2010年7月22日木曜日

古い書物を読むということは





「古い書物を読むということは、それが書かれた日から現在までに経過したすべての時間を読むようなものである。」(ホルヘ・ルイス・ボルヘス「書物」)


「旅の栞」展のために作った栞「Traces 痕跡」は、古書に残されていた、だれかのサインや書き込みを印刷して、栞にしたものです。本が、人から人にわたっていって読みつがれていく不思議、その本のみが知るひそやかな物語に、すこしでもふれられたなら、と思いながら、作っていました。

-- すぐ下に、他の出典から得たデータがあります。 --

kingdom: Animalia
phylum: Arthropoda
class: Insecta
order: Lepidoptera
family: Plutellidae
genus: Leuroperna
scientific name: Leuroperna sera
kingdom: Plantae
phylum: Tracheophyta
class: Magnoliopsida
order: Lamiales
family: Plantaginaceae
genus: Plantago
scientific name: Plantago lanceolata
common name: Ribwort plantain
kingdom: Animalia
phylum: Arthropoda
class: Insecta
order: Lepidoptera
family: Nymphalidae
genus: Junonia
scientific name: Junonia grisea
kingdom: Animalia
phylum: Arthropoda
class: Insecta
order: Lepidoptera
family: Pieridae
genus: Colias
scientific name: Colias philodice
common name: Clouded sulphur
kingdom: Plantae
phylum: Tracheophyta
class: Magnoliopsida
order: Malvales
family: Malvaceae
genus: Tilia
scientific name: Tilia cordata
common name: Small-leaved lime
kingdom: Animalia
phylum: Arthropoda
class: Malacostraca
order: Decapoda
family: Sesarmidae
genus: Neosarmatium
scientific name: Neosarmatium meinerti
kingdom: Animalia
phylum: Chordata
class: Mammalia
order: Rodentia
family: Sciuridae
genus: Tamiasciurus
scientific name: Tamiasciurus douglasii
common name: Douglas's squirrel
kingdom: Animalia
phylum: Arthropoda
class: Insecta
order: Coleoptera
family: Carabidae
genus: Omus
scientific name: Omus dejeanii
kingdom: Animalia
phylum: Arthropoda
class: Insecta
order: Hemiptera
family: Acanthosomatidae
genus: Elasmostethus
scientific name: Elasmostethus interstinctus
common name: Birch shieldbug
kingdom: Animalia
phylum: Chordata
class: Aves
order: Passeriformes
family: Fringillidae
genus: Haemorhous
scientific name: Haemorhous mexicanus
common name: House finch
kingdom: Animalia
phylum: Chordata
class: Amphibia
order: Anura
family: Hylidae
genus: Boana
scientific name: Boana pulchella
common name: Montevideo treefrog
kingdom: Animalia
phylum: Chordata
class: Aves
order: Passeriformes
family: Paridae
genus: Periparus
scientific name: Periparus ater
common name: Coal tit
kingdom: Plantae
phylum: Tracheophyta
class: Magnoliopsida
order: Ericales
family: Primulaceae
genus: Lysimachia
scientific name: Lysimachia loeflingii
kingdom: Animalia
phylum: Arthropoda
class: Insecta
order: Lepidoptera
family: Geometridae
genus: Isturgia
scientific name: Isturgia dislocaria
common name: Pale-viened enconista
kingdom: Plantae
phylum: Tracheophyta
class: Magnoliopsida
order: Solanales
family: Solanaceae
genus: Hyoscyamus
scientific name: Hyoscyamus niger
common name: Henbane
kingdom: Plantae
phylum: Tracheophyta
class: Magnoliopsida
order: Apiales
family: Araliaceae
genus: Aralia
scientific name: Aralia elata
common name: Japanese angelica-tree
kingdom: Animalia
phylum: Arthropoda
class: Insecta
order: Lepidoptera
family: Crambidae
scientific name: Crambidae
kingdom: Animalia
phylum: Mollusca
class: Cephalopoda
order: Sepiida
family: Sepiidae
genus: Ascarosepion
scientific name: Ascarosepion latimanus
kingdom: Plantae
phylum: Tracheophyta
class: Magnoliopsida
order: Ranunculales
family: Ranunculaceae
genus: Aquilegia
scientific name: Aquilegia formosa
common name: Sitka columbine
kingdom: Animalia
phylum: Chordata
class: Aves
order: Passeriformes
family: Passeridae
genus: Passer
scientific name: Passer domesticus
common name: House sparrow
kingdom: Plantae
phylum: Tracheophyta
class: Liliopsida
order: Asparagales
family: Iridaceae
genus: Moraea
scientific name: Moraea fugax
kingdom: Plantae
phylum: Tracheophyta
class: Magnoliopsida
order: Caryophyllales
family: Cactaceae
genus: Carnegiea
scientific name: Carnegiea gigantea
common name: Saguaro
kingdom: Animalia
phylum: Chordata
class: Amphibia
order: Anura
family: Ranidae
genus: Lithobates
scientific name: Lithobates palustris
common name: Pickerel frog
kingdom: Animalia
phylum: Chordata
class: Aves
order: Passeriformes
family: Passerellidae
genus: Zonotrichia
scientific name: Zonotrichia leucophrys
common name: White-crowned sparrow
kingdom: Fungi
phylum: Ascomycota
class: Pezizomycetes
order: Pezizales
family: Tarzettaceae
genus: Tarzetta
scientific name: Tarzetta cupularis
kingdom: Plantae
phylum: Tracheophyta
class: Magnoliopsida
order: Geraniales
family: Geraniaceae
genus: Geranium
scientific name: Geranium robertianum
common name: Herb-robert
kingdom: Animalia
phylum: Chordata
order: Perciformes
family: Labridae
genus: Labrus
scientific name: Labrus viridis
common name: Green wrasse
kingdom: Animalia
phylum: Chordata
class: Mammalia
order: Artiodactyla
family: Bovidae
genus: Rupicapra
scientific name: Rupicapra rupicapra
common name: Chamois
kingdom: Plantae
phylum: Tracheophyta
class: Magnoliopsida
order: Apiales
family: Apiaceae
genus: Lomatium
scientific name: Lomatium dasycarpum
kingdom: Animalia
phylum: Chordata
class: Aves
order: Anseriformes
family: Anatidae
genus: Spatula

それから、ある時期にとても親しくつきあったのに、今はもう手もとにはない本たちの行方にも、思いをはせながら。かつて本棚の一角を橙色に染めていた、新潮文庫の三島由紀夫、あれらは今、いったい何処に? 暗くつらい時期に溺れるようにしてのめりこんだ反動からか、あるいは、卒業論文で苦しめられた(自分で選んだくせに)恨みからなのか、あるとき、もう三島由紀夫なんか読まない、と強い気持ちで、すべての三島本を古書店に売りはらってしまいました。でも、最近、本屋さんで金ピカのカバーがかかった『金閣寺』を見るにつけ、あの、白地に大きな題字と著者名のみの、見る者に緊張を強いるほどに潔く美しいカバーが、とても慕わしく思えてきます。あのオレンジの一群が、それぞれに、どこかの家のだれかの本棚で、しあわせに生きつづけていますように。

ボルヘスの引用は『ボルヘス、オラル』(木村榮一訳、書肆風の薔薇/水声社)より。一年以上まえから、すこしづつ、ゆっくりと読んでいる、今福龍太さんの『身体としての書物』(東京外国語大学出版会)で知りました。


今年5月の活版凸凹フェスタで「ヒロイヨミ」を買ってくださった大塩あゆ美さんが、Walker's Cafe(Cultural Typhoon 2010)のフード・コーディネートをされていたことから、管啓次郎さんに「ヒロイヨミ」のことを知ってもらえました。こんなふうに紹介してもらえて、ちょっとなんだかことばも出ません。管さん、大塩さん、どうもありがとうございます。と、こんど会えたら伝えたいです。